── Information supplied
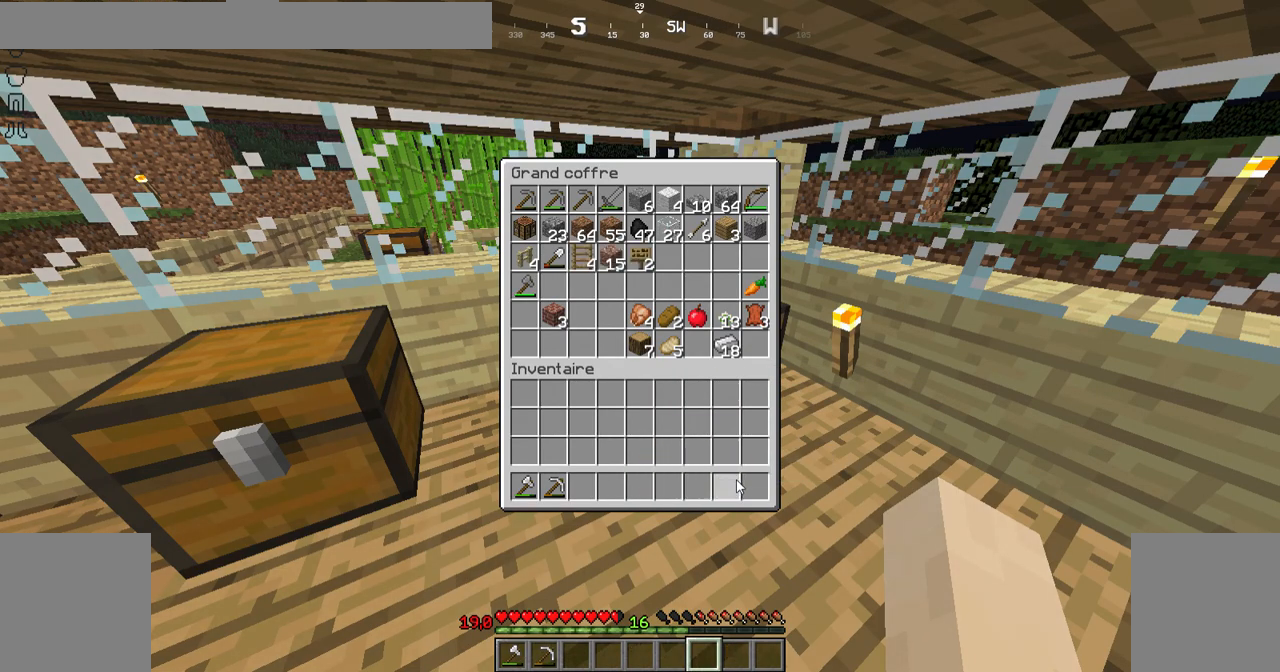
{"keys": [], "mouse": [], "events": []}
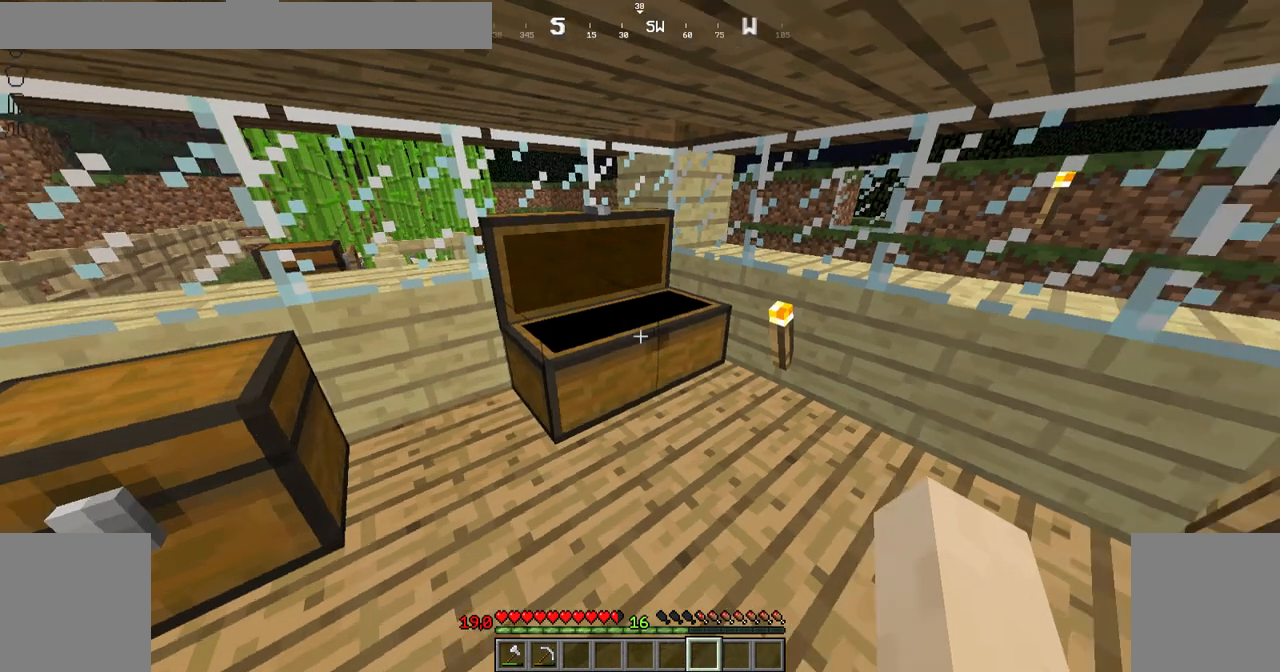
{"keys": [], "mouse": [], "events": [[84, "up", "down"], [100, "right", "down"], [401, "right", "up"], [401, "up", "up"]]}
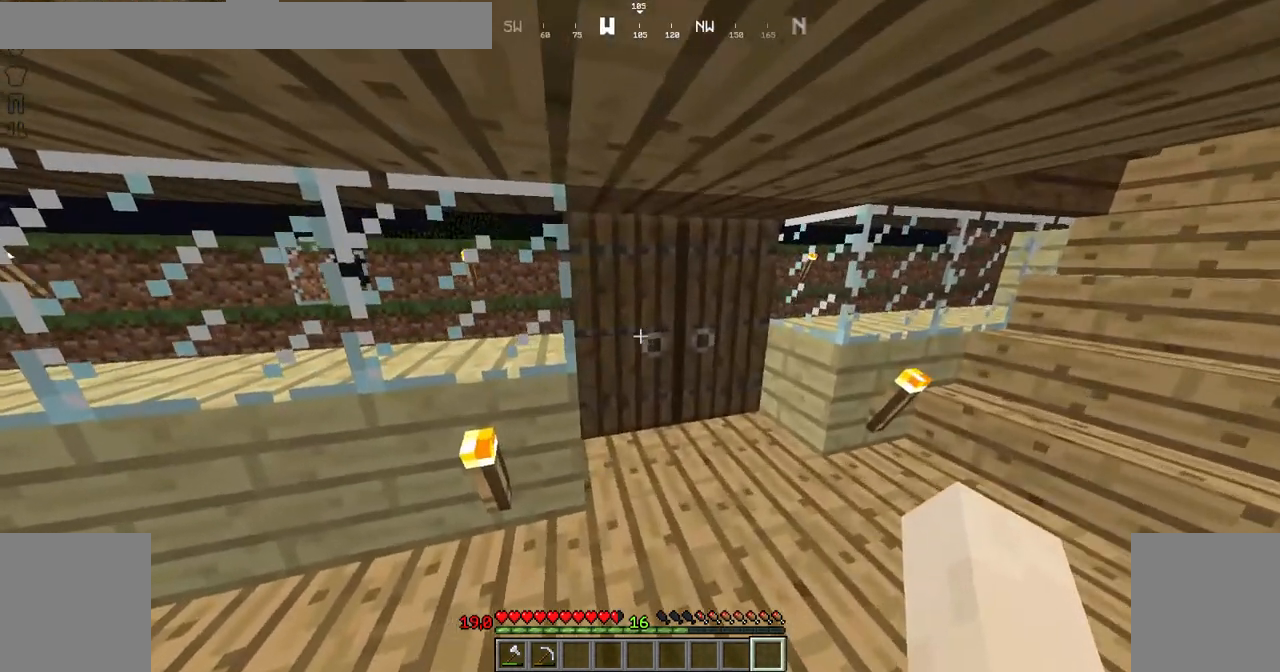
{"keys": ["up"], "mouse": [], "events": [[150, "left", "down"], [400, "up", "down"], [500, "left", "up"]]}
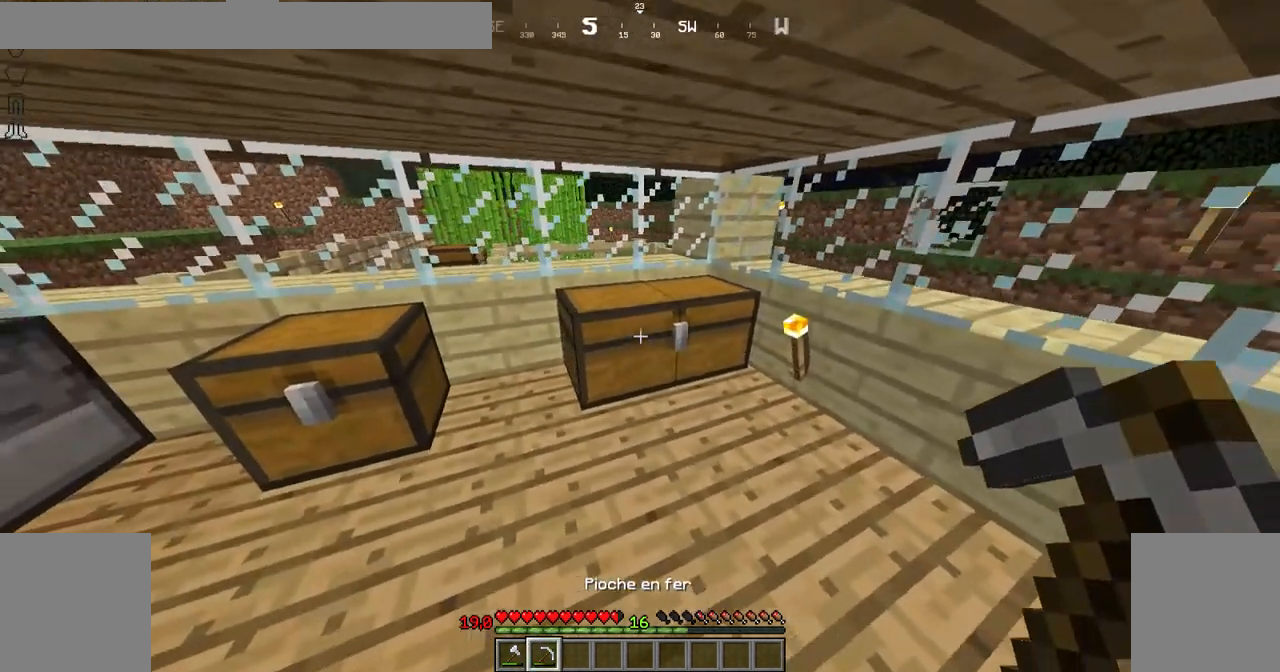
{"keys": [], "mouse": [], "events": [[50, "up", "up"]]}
────
#### Work to complete:
Reproduce the listing above exactly, but skip the pictures.

#### Reply:
{"keys": [], "mouse": [], "events": []}
{"keys": [], "mouse": [], "events": [[84, "up", "down"], [100, "right", "down"], [401, "right", "up"], [401, "up", "up"]]}
{"keys": ["up"], "mouse": [], "events": [[150, "left", "down"], [400, "up", "down"], [500, "left", "up"]]}
{"keys": [], "mouse": [], "events": [[50, "up", "up"]]}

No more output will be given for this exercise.